Seule une faible part des animaux utilisés pour les recherches scientifiques servent à des expériences invivo sur des corps vivants entiers. Bon nombre d'autres techniques standards biomédicales utilisées dans les recherches nécessitent l'utilisation d'animaux. Les anticorps sont un type de protéines sécrétées par des cellules dérivées des lymphocytes B du système immunitaire et lui donnent la capacité de reconnaître certains corps étrangers spécifiques. Les anticorps peuvent reconnaître de nombreux types de structures biochimiques et s’y lier, notamment les protéines, l'ADN, l'ARN, des molécules chimiques de petite taille, des sucres et des lipides.
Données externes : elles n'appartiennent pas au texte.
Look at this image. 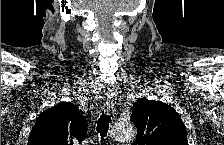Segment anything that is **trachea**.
I'll use <instances>...</instances> for the list:
<instances>
[{
	"label": "trachea",
	"mask_w": 224,
	"mask_h": 145,
	"mask_svg": "<svg viewBox=\"0 0 224 145\" xmlns=\"http://www.w3.org/2000/svg\"><path fill=\"white\" fill-rule=\"evenodd\" d=\"M110 121H111V115H106L102 113L97 123V131L100 133L102 140L108 133Z\"/></svg>",
	"instance_id": "1"
}]
</instances>
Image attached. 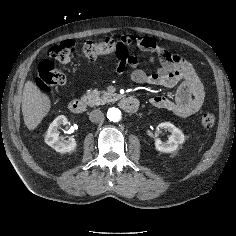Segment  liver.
I'll return each instance as SVG.
<instances>
[{
    "instance_id": "6515ba94",
    "label": "liver",
    "mask_w": 236,
    "mask_h": 236,
    "mask_svg": "<svg viewBox=\"0 0 236 236\" xmlns=\"http://www.w3.org/2000/svg\"><path fill=\"white\" fill-rule=\"evenodd\" d=\"M50 109V98L32 81H27L22 96V113L26 127L30 131L37 128Z\"/></svg>"
}]
</instances>
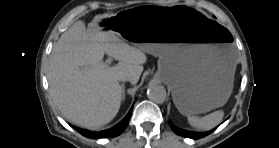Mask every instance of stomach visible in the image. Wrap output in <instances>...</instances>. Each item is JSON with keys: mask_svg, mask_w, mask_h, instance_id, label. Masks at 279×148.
Instances as JSON below:
<instances>
[{"mask_svg": "<svg viewBox=\"0 0 279 148\" xmlns=\"http://www.w3.org/2000/svg\"><path fill=\"white\" fill-rule=\"evenodd\" d=\"M101 27L156 55V78L167 84L186 116L223 106L233 89V35L192 7L132 6L101 21Z\"/></svg>", "mask_w": 279, "mask_h": 148, "instance_id": "stomach-1", "label": "stomach"}]
</instances>
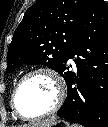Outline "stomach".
<instances>
[{"instance_id":"stomach-1","label":"stomach","mask_w":108,"mask_h":127,"mask_svg":"<svg viewBox=\"0 0 108 127\" xmlns=\"http://www.w3.org/2000/svg\"><path fill=\"white\" fill-rule=\"evenodd\" d=\"M43 127H72L70 125L69 122L65 121V120H55L54 122H52L51 124L47 125V126H43Z\"/></svg>"}]
</instances>
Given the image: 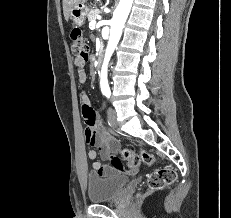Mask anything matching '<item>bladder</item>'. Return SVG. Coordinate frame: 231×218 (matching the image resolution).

Depuis le début du XXe siècle, les anticorps sont utilisés pour diagnostiquer et traiter la maladie et pour apporter les bases d'un grand nombre de techniques expérimentales.

Production d'anticorps

Dans le cadre des recherches médicales, les anticorps ont de nombreuses applications. Produites par le système immunitaire, ces molécules correspondent à une cible spécifique dans l'organisme et servent souvent de marqueurs biochimiques ou de méthodes de ciblage des médicaments et permettent d’étudier des agents infectieux ou des allergies. L'ensemble des recherches sur les vaccins s'appuie sur l'utilisation des anticorps. Ils sont fréquemment utilisés lors de travaux invitro ou de culture. Les anticorps sont un outil précieux pour identifier et localiser une structure spécifique dans le sang. Ils sont également utilisés comme antivenimeux pour soigner les dangereuses morsures de serpent, d'araignée ou les piqûres de méduse.
Les anticorps ne peuvent pas être fabriqués par des moyens artificiels et doivent être sécrétés par un système immunitaire mammifère intact. De nombreux animaux peuvent permettre de produire un anticorps, notamment les moutons, les chèvres, les chiens et les chevaux.

Lors des travaux expérimentaux en laboratoire, le lapin néo-zélandais est souvent utilisé, car c'est un animal assez grand facile à élever et à garder. Des animaux plus petits, comme les rats ou les souris, sont parfois utilisés, mais ne produisent qu'une quantité faible de sang. Des animaux plus grands, tels que les chevaux, sont  souvent utilisés pour produire un anticorps à des fins médicales lorsque d'importantes quantités sont nécessaires. Les directives relatives à la production d'anticorps diffèrent en fonction des régions et des institutions et sont fréquemment examinées par les comités d'éthique. Voici un bref aperçu d'une technique utilisée pour produire des anticorps polyclonaux qui sont purifiés à partir de sérum de mammifères.

Les lapins utilisés pour la production d'anticorps sont généralement des animaux adultes de plus de 12semaines et ne sont pas gardés en laboratoire plus de 6mois.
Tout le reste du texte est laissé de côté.